The evident solution would involve refactoring the App code to eliminate the usage of a static field, as shown below.

public class App {

    private final Repo repo;

    App(Repo repo) {
        this.repo = repo;
    }

    String greet(int id) {
        return repo.getGreeting(id);
    }
}

However, there are cases where achieving this can prove challenging, particularly within large codebases with legacy code and complex logic. If direct modification of the main codebase is unattainable, it remains feasible to adjust the test itself. However, the benefits obtained from such adjustments should surpass the effort and maintenance investment involved.

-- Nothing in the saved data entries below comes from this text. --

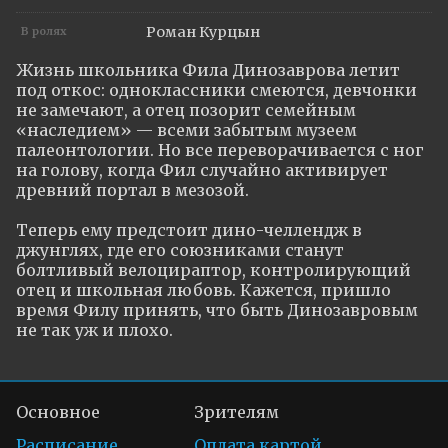
Роман Курцын
В ролях
Жизнь школьника Фила Динозаврова летит 
под откос: одноклассники смеются, девчонки 
не замечают, а отец позорит семейным 
«наследием» — всеми забытым музеем 
палеонтологии. Но все переворачивается с ног 
на голову, когда Фил случайно активирует 
древний портал в мезозой.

@TestInstance(TestInstance.Lifecycle.PER_CLASS)
@Execution(ExecutionMode.CONCURRENT)
class AppTest {

    private final Repo repo = mock(Repo.class);

    private final App app = new App(repo);

    @BeforeEach
    void before() {
        when(repo.getGreeting(1)).thenReturn("Hello, John!");
        when(repo.getGreeting(2)).thenReturn("Hi, Mike!");
    }

    @Test
    void greet_john() {
        assertEquals("Hello, John!", app.greet(1));
    }

    @Test
    void greet_mike() {
        assertEquals("Hi, Mike!", app.greet(2));
    }
}

The usage of TestInstance.Lifecycle.PER_CLASS instructs JUnit to create a new test instance once per test class. In our scenario, this means that a single AppTest instance will be created for both tests, preventing any overwriting of the App.repo field.

The multi-threaded execution mode should be explicitly configured using ExecutionMode.CONCURRENT when utilizing @TestInstance(PER_CLASS). Failing to do so will result in the sequential execution of test methods within the same thread.

The mocking library we use is not thread-safe as mentioned in the Mockito FAQ:

For healthy scenarios Mockito plays nicely with threads. For instance, you can run tests in parallel to speed up the build. Also, you can let multiple threads call methods on a shared mock to test in concurrent conditions. Check out a timeout() feature for testing concurrency.

However Mockito is only thread-safe in healthy tests, that is tests without multiple threads stubbing/verifying a shared mock. Stubbing or verification of a shared mock from different threads is NOT the proper way of testing because it will always lead to intermittent behavior. In general, mutable state + assertions in multi-threaded environment lead to random results. If you do stub/verify a shared mock across threads you will face occasional exceptions like: WrongTypeOfReturnValue, etc.

And indeed, when we execute the tests, one or both of them might randomly fail. To address this problem, we establish all stubs within the before() method, which is executed prior to each test method. However, adopting this approach brings its own set of challenges:

Ambiguity arises when certain stubs are intended for exclusive use in a single test method but inadvertently influence other tests.
Conflicts emerge when multiple stubs are required for the same input.

Summary

Give particular consideration to static fields within the classes being tested. Should you encounter flaky behavior during concurrent test execution, these fields could serve as a solid starting point for investigation.

It is feasible to fix unreliable tests without refactoring the main application logic. However, this process can be intricate and error-prone, albeit potentially acceptable for short-term resolutions. For a more sustainable solution, consider moving towards non-static fields where applicable.